Excerpt to read:
[OpenAFS-devel] volserver hangs possible fix
Horst Birthelmer
horst@riback.net
Thu, 7 Apr 2005 10:17:38 +0200
On Apr 7, 2005, at 9:27 AM, Marcus Watts wrote:
> Tom Keiser <tkeiser@gmail.com> writes:
> ...
>>
...
>
> This is from linux, and the core dump I had was from "gcore" in gdb.
> I didn't think to get one from the fileserver as well, but I wish I had
> now.
>
Well, me, too. :-)
I had that kind of behavior a few times on AIX servers and monitored
the traffic. There were no callbacks the system was waiting for. I
didn't have a core dump either. back then I assumed it must have been
some weirdness in the filehandle handling, since that's what the
processing of FSYNC_askfs implies besides your point. The complete
FSYNC communication stopped for no "good" reason. I never got to the
bottom of it.
...
There are a few places in the code how one can stop the execution of
some FSYNC_xxx calls but nothing I considered suspicious enough to
further investigate.
> On a somewhat separate note: this logic is using an inet domain socket
> which is in fact reachable via the network (at least by other hosts
> on the same network segment). It should probably be using a unix
> domain
> socket instead, and that could also simplify some of the other logic.
>
This in deed was pointed out some time ago on this list. But the issue
never came up again, so the whole thing maybe got forgotten.
Horst

Provided records:
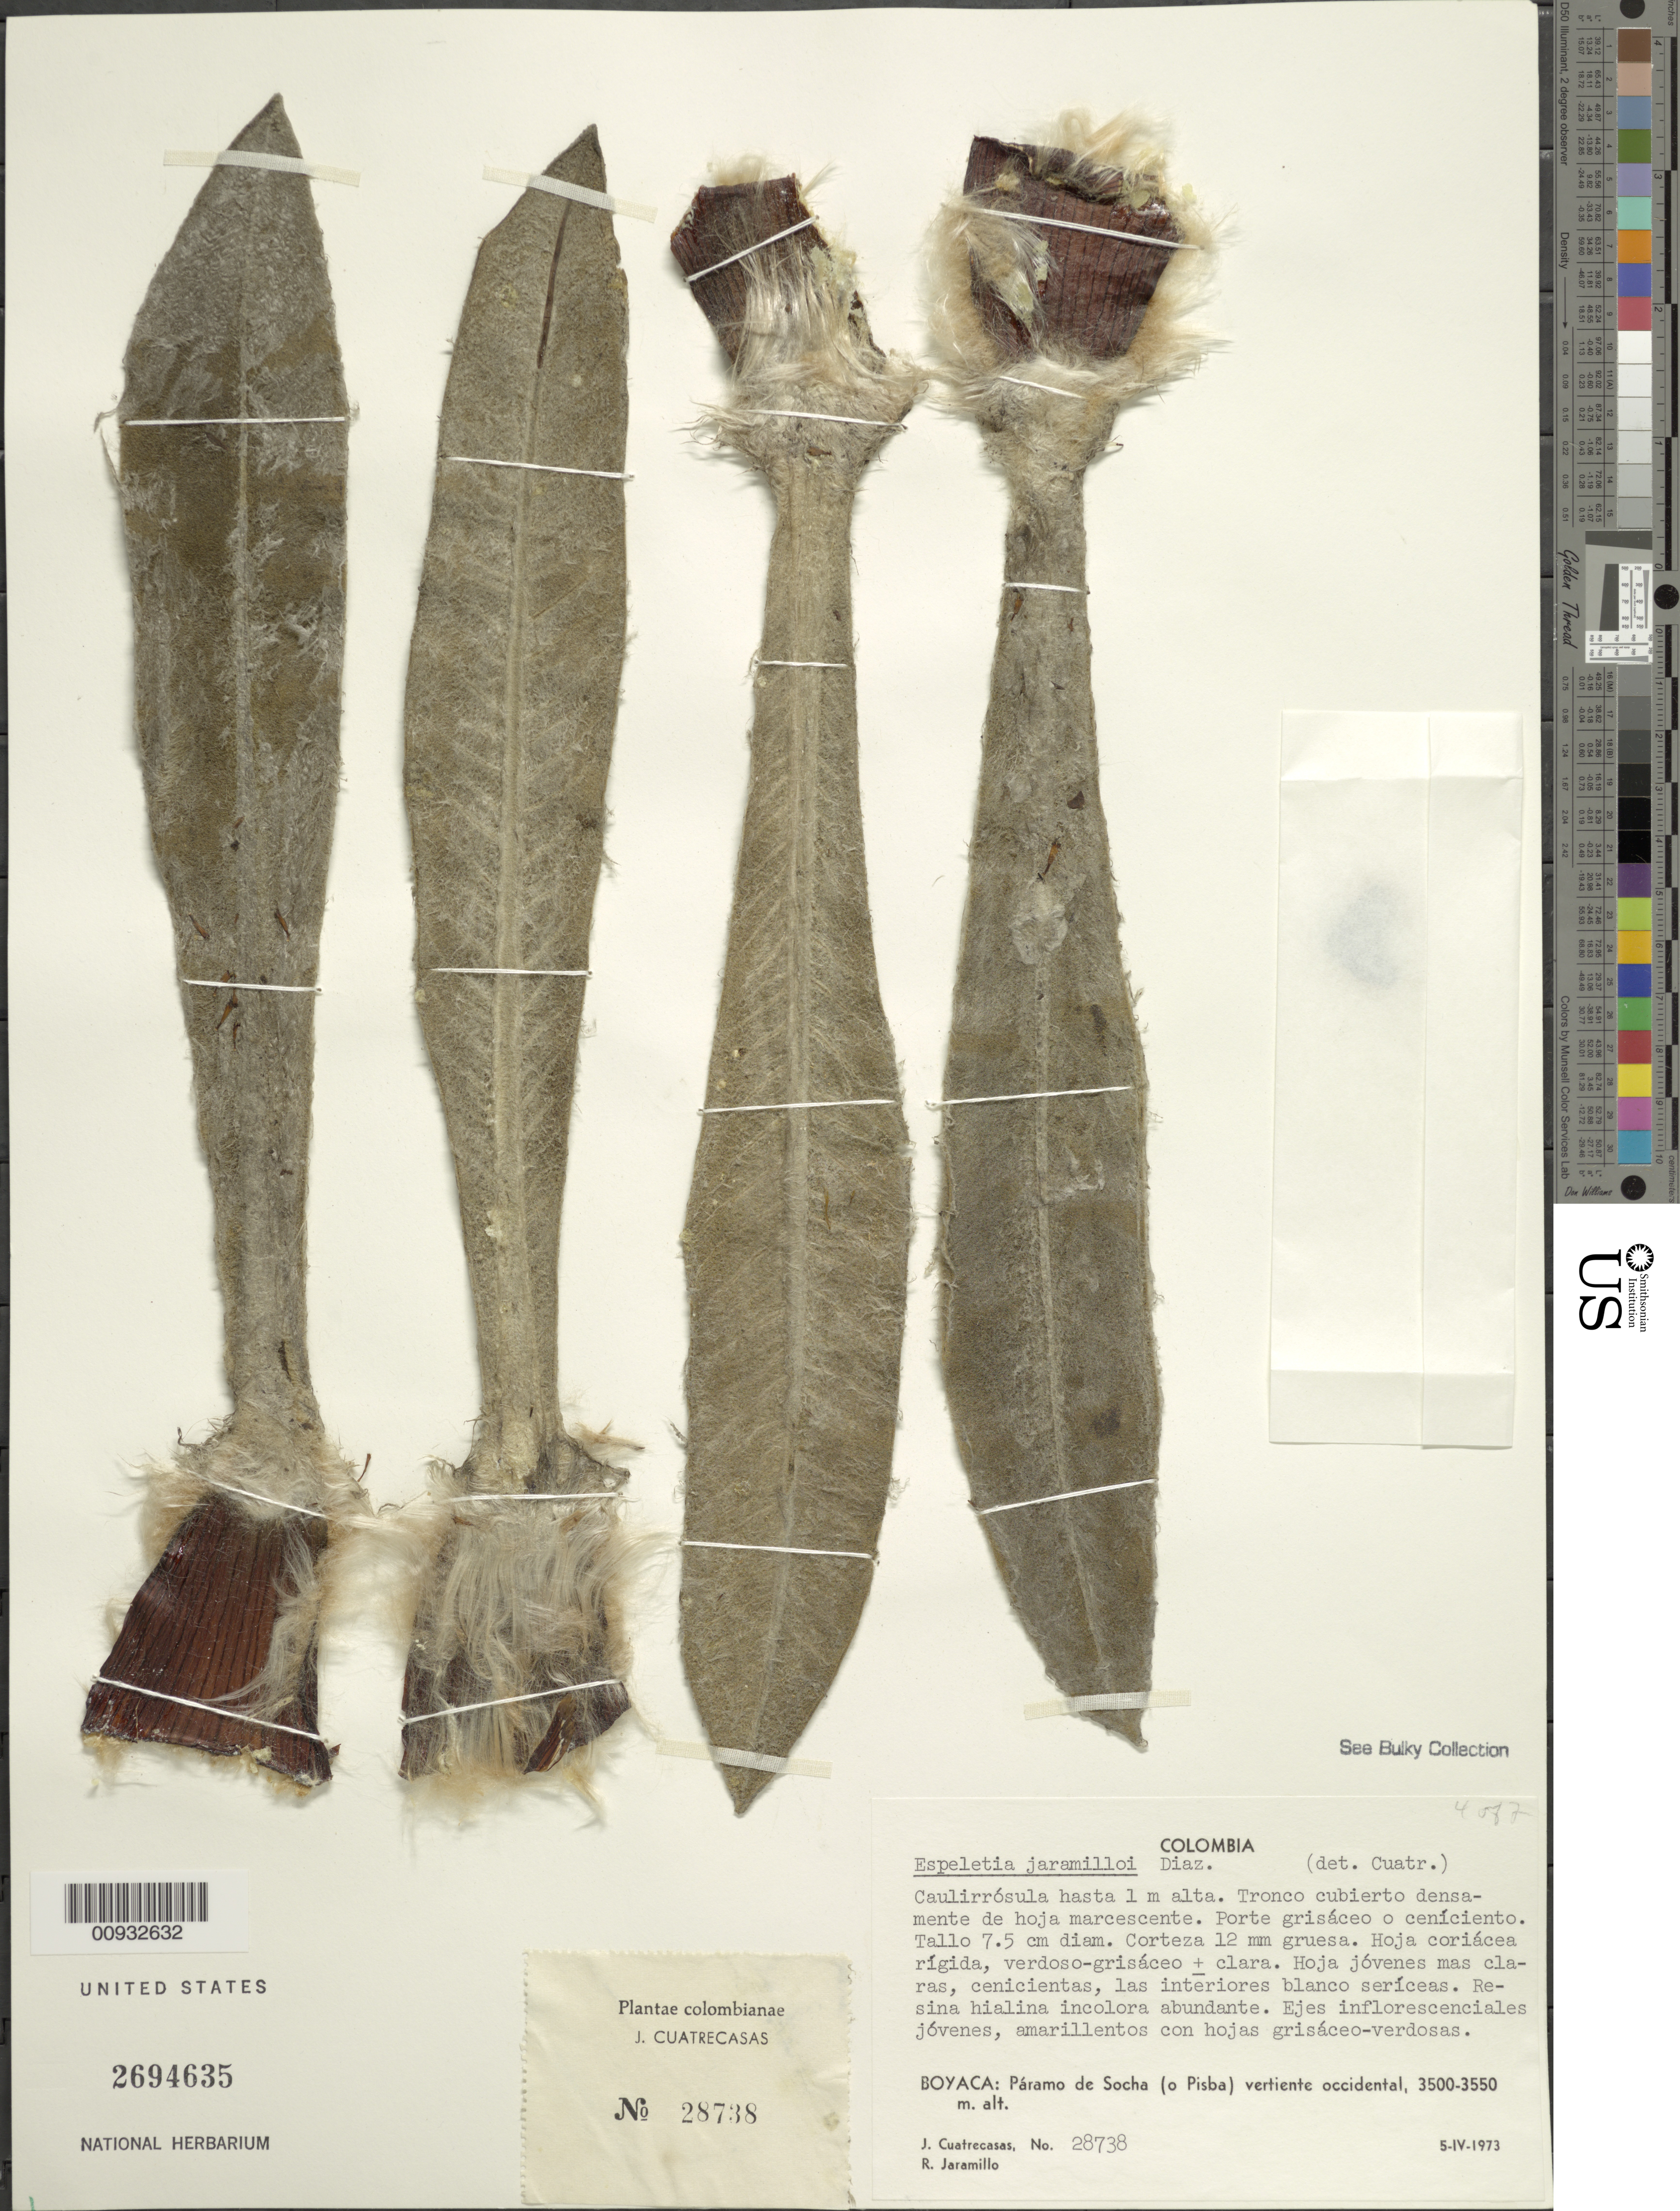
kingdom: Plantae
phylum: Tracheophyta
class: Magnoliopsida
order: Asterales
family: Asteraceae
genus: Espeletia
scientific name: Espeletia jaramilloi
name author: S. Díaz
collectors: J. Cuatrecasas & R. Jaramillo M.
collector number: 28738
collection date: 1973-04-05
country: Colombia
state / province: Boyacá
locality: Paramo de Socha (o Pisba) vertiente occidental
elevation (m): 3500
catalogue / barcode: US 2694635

Task requirements:
(a) Set down the part of the volserver post that starts at the words "I had that kind" and ends after "bottom of it.", keeping every word unchanged.
(b) For each statement, say whether it agrees with the volserver post, answering yes or no and quoting the words that decide it: (i) Horst had a core dump from the AIX servers. (ii) The core dump Marcus had came from "gcore" in gdb. (iii) Horst found the cause of the FSYNC communication stopping.
(c) List every person named in the volserver post.
The records have no connection to the volserver post.

Expected outputs:
(a)
I had that kind of behavior a few times on AIX servers and monitored
the traffic. There were no callbacks the system was waiting for. I
didn't have a core dump either. back then I assumed it must have been
some weirdness in the filehandle handling, since that's what the
processing of FSYNC_askfs implies besides your point. The complete
FSYNC communication stopped for no "good" reason. I never got to the
bottom of it.

(b)
(i) No: "I didn't have a core dump either."
(ii) Yes: "the core dump I had was from "gcore" in gdb."
(iii) No: "I never got to the bottom of it."

(c)
Horst Birthelmer
Marcus Watts
Tom Keiser